| TASK STATEMENT |
In the entries that follow, the lines from the one with "Annotated regions visible" through the one with "- tumour on" are the ones to write out, exactly and with both ends included. Nothing else should appear.

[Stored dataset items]

>>>

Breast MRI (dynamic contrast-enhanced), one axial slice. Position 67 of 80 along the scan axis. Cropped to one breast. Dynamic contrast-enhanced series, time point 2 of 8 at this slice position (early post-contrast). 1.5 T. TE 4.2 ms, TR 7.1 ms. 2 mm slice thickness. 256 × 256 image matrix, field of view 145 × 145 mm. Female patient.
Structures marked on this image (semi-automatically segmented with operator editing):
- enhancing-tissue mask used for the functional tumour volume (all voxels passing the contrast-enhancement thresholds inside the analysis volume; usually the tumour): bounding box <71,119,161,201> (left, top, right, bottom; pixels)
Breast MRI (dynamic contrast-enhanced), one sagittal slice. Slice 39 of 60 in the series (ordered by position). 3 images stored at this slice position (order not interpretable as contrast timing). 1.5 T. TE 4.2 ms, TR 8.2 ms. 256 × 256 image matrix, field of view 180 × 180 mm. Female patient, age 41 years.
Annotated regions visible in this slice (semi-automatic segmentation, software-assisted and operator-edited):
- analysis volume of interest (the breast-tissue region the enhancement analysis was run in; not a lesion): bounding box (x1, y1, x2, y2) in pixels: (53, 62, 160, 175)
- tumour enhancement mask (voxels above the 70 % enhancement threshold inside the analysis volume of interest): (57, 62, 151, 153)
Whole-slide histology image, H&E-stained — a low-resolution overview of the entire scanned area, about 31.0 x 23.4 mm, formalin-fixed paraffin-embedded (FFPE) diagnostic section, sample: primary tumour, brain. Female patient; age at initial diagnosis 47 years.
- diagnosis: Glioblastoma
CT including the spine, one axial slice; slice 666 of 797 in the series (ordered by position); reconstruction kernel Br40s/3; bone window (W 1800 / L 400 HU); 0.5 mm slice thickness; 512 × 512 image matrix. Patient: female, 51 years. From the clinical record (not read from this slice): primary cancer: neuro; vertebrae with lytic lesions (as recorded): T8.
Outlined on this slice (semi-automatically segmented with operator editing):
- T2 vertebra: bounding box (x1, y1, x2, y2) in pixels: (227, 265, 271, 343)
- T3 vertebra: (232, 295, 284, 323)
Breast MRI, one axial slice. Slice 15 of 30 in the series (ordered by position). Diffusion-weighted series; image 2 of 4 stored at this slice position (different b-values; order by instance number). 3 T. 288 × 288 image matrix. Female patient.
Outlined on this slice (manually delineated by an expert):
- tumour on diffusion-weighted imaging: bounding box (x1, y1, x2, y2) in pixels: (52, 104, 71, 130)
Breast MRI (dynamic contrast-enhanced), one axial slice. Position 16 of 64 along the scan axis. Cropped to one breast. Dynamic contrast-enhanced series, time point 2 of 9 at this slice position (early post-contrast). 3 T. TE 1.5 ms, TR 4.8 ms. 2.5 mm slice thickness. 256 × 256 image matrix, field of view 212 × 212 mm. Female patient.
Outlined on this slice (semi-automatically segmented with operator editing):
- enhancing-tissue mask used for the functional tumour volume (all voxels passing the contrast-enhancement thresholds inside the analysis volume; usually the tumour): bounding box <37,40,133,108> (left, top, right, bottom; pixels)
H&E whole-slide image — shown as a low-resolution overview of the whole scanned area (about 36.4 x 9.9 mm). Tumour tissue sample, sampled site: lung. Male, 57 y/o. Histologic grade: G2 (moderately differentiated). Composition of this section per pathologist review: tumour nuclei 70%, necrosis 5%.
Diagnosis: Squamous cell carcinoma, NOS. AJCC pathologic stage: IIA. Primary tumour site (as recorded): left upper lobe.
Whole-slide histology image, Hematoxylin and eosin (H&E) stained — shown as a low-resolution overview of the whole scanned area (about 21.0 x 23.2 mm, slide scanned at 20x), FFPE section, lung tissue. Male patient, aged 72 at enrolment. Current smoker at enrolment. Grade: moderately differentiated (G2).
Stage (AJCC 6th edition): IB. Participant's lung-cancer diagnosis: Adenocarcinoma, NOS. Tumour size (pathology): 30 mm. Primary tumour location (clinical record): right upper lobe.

<<<

| EXERCISE SOLUTION |
Annotated regions visible in this slice (semi-automatic segmentation, software-assisted and operator-edited):
- analysis volume of interest (the breast-tissue region the enhancement analysis was run in; not a lesion): bounding box (x1, y1, x2, y2) in pixels: (53, 62, 160, 175)
- tumour enhancement mask (voxels above the 70 % enhancement threshold inside the analysis volume of interest): (57, 62, 151, 153)
Whole-slide histology image, H&E-stained — a low-resolution overview of the entire scanned area, about 31.0 x 23.4 mm, formalin-fixed paraffin-embedded (FFPE) diagnostic section, sample: primary tumour, brain. Female patient; age at initial diagnosis 47 years.
- diagnosis: Glioblastoma
CT including the spine, one axial slice; slice 666 of 797 in the series (ordered by position); reconstruction kernel Br40s/3; bone window (W 1800 / L 400 HU); 0.5 mm slice thickness; 512 × 512 image matrix. Patient: female, 51 years. From the clinical record (not read from this slice): primary cancer: neuro; vertebrae with lytic lesions (as recorded): T8.
Outlined on this slice (semi-automatically segmented with operator editing):
- T2 vertebra: bounding box (x1, y1, x2, y2) in pixels: (227, 265, 271, 343)
- T3 vertebra: (232, 295, 284, 323)
Breast MRI, one axial slice. Slice 15 of 30 in the series (ordered by position). Diffusion-weighted series; image 2 of 4 stored at this slice position (different b-values; order by instance number). 3 T. 288 × 288 image matrix. Female patient.
Outlined on this slice (manually delineated by an expert):
- tumour on diffusion-weighted imaging: bounding box (x1, y1, x2, y2) in pixels: (52, 104, 71, 130)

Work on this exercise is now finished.